La realidad siempre supera a la ficción. Y esto que decimos con asombro, en el fondo es algo de sentido común. La ficción es obra del cerebro, y éste posee unas capacidades limitadas, por mucho que aún quede inexplorado y poco explotado en él.

Dejando por un momento a un lado la realidad política española, que parece formar su propio universo independiente e inescrutable, la misma ciencia no deja de verse sorprendida, abrumada e incluso sonrojada ante esa apertura del mundo, ese interlineado abierto a un abismo insondable por el que se cuela dios, que diría Jorge Luis Borges. Cuántas veces hemos creído llegar al final del camino del conocimiento y cuántas veces hemos debido admitir nuestra soberbia, para luego reconocer que solo estamos empezando a comprender o que quizás nunca lleguemos a entender y explicar de qué va todo esto.

A principios del siglo XX, Albert Einstein se negó a admitir que la realidad profunda solo podría explicarse en términos de probabilidad, que no se puede conocer a la vez la posición y la velocidad de una partícula, que cuanto más precisa sea la medida de la velocidad menos precisa será su posición y viceversa, porque la realidad no está hecha de puntos sino de nubes, que eso que creemos materia sólida no es más que un fantasma de energía. Intentó desacreditar la teoría cuántica de Max Planck, que luego desarrollarían científicos como Niels Bohr, Werner Heisemberg, Erwin Schrödinger o Louis de Broglie. Einstein estaba convencido de que a la física cuántica se le escapaba algo, que la realidad era más grande. Y que por eso algunos fenómenos cuánticos suenan a magia, como que una cosa pueda estar en varios sitios a la vez o que dos cosas se comuniquen entre sí a velocidad infinita aunque se encuentren en los polos opuestos del universo. Pero, a pesar de Einstein, la teoría cuántica se ha ido afianzando como la teoría que mejor predice el comportamiento de la realidad, aunque solo sirve cuándo la realidad se contempla a la escala de los átomos. Porque cuando la realidad se observa a escala de los planetas y estrellas, es la teoría de la relatividad general de Einstein la que se lleva la palma en su capacidad de predicción.
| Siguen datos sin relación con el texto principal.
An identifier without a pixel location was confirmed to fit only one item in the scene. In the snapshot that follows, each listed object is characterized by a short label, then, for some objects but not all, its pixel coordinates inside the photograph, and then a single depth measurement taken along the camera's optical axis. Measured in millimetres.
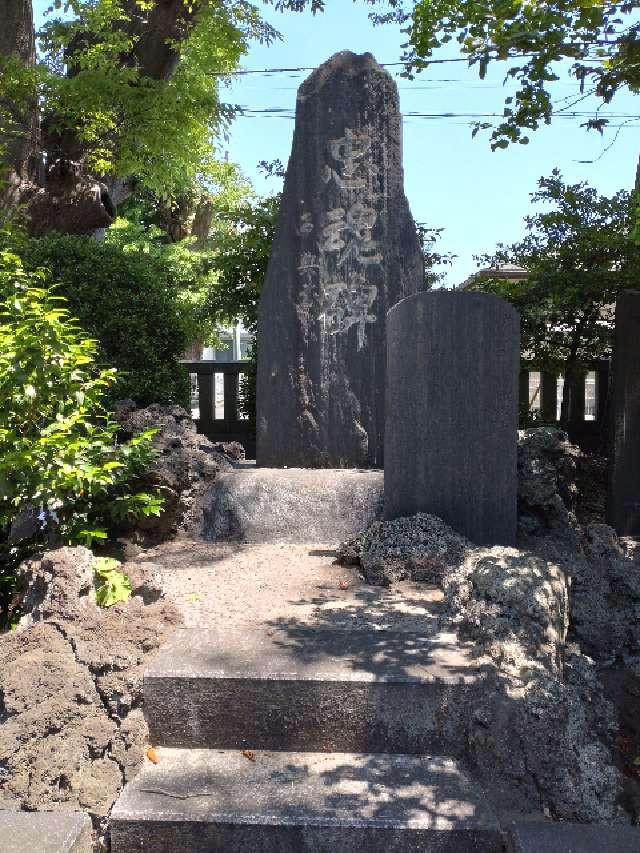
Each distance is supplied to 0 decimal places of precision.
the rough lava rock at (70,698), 2750
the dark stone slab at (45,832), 2430
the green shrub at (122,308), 7168
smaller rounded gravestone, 4617
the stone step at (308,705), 2967
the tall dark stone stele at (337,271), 6219
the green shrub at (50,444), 3775
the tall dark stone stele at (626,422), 6602
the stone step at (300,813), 2533
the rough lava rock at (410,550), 4223
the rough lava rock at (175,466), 5184
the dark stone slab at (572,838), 2406
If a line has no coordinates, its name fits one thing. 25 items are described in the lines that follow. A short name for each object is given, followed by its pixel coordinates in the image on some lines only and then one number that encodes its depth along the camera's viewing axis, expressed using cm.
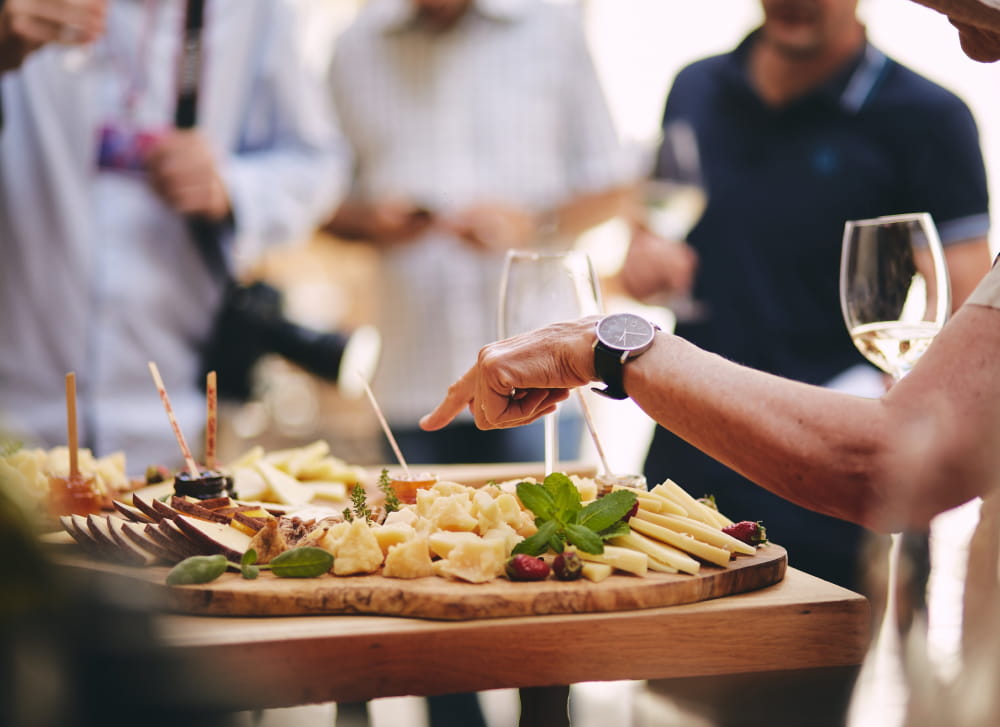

Esa es la situación actual de la ciencia: dos teorías inconciliables para una misma realidad material, o lo que suponemos única realidad material. En este sentido, Einstein llevaba razón. Si la realidad es una, debe haber una sola física que la explique. Las cosas grandes como los inmensos planetas, estrellas o agujeros negros, están hechas de esa misma sustancia de los minúsculos átomos, electrones, protones, neutrones y fotones de luz. La ciencia no soporta esas contradicciones, rehúye de los cortijillos y las republiquetas. La ciencia vive sobre ese principio tácito de que el universo entero, en todas sus dimensiones y escalas, debe estar sujeto a las mismas leyes inmutables. En realidad esta idea es solo un axioma admitido, pero no podemos asegurar que sea cierto. A lo mejor nunca encontraremos una teoría única que supere a la cuántica y a la relatividad y lo explique todo, desde lo más pequeño y simple a lo más grande y complejo. Porque quizás el universo cambia de tal manera en el tiempo y en el espacio, que evolucionan incluso las leyes a las que obedece. Aun así, miles de científicos andan buscando esa teoría total, sospechando o intuyendo que todo esto que vemos y no vemos debe estar entrelazado, perfectamente interconectado en una totalidad.

Albert Einstein intentó desacreditar la teoría cuántica mostrando el fenómeno del entrelazamiento, que es real pero parece explicado de una manera mágica. Niels Bohr decía que la física cuántica no estaba hecha para entenderla sino para que funcione al hacer predicciones. Quizás tengamos que renunciar al deseo de entender esta sutil y compleja realidad, en la que todo está entrelazado, a cambio de poder movernos por ella como un surfista cabalga su ola.